Required work:
Look through the data below. Show each line where the string "down" occurs.

Given material:
************

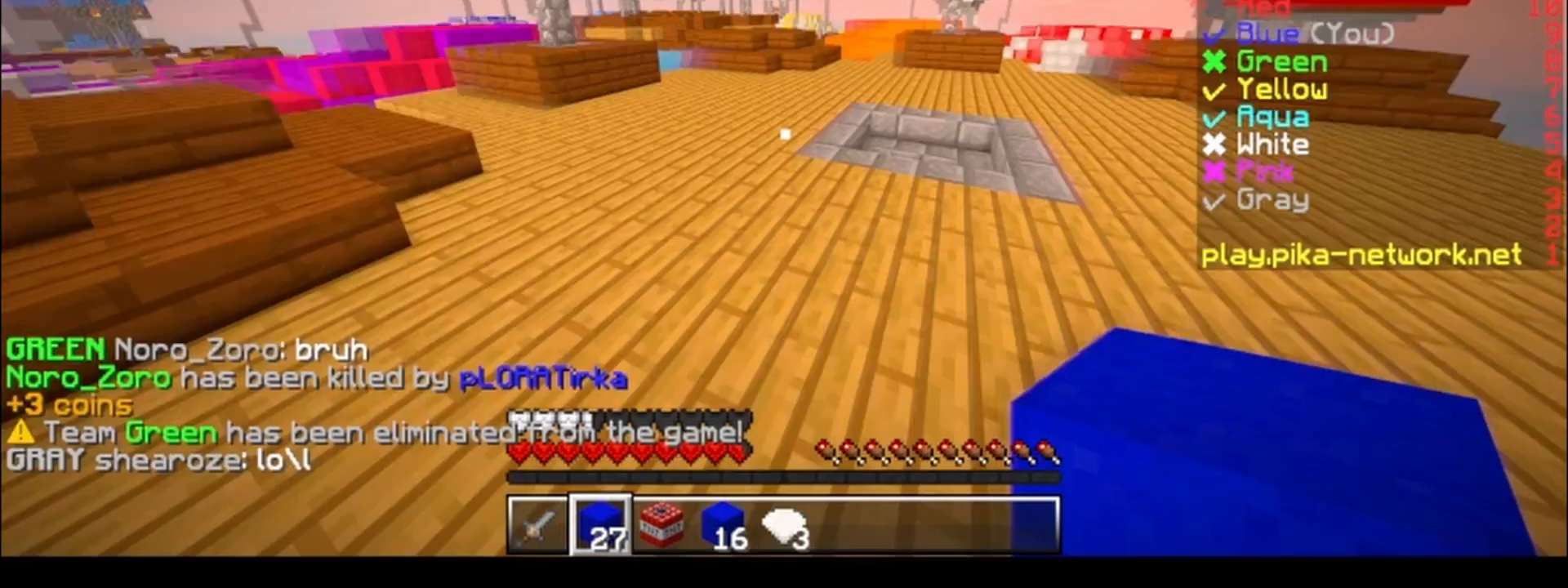
{"keys": [], "events": [[83, "d", "down"], [383, "d", "up"], [500, "w", "up"]]}
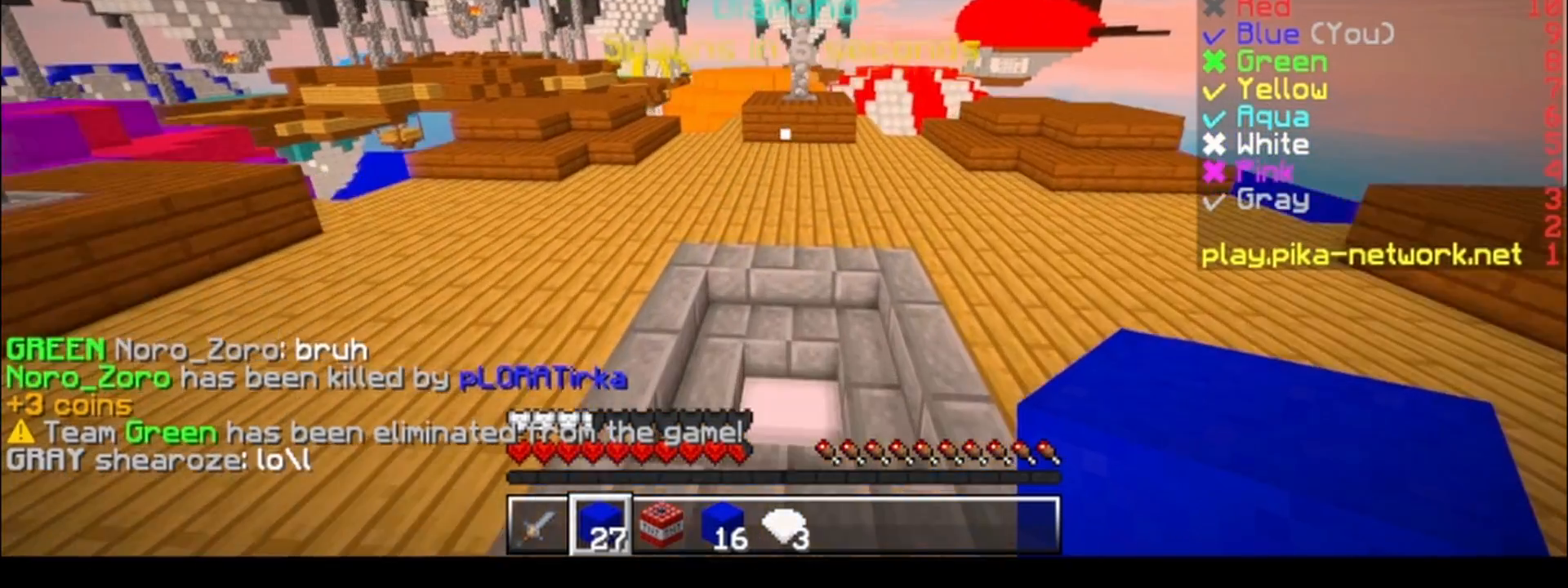
{"keys": [], "events": []}
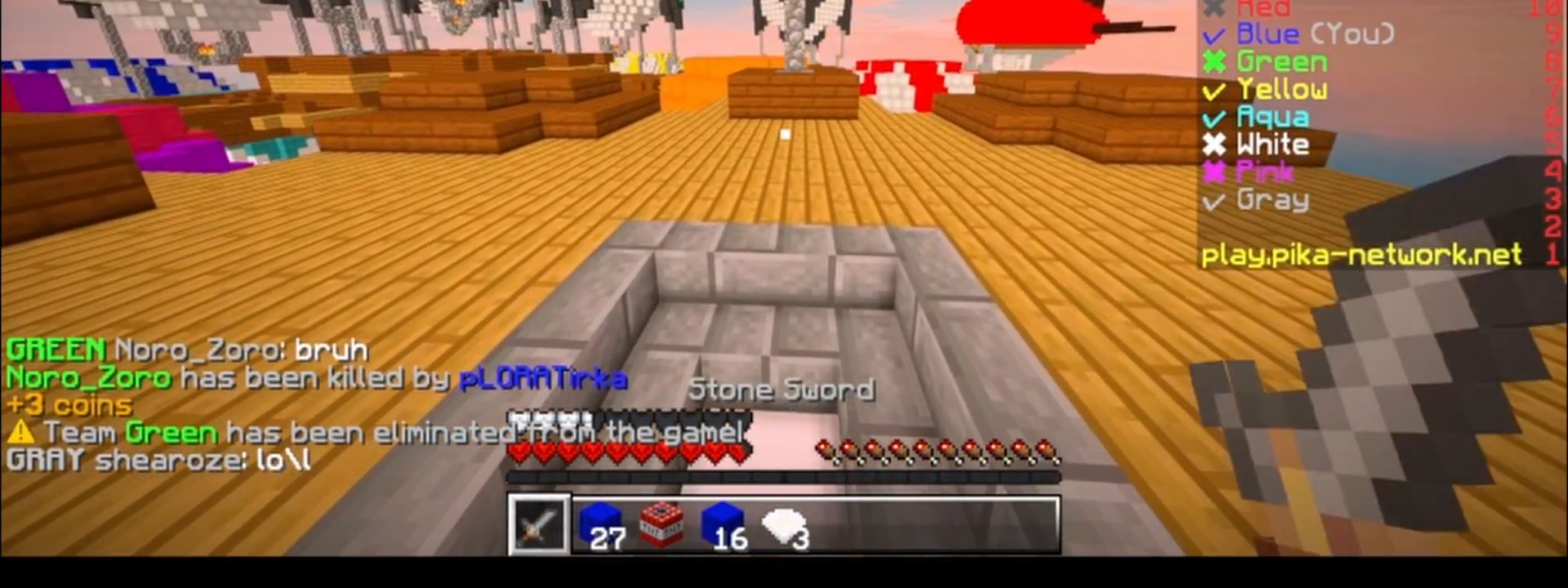
{"keys": [], "events": [[233, "d", "down"], [283, "d", "up"], [283, "s", "down"], [383, "s", "up"]]}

************

Task response:
{"keys": [], "events": [[83, "d", "down"], [383, "d", "up"], [500, "w", "up"]]}
{"keys": [], "events": [[233, "d", "down"], [283, "d", "up"], [283, "s", "down"], [383, "s", "up"]]}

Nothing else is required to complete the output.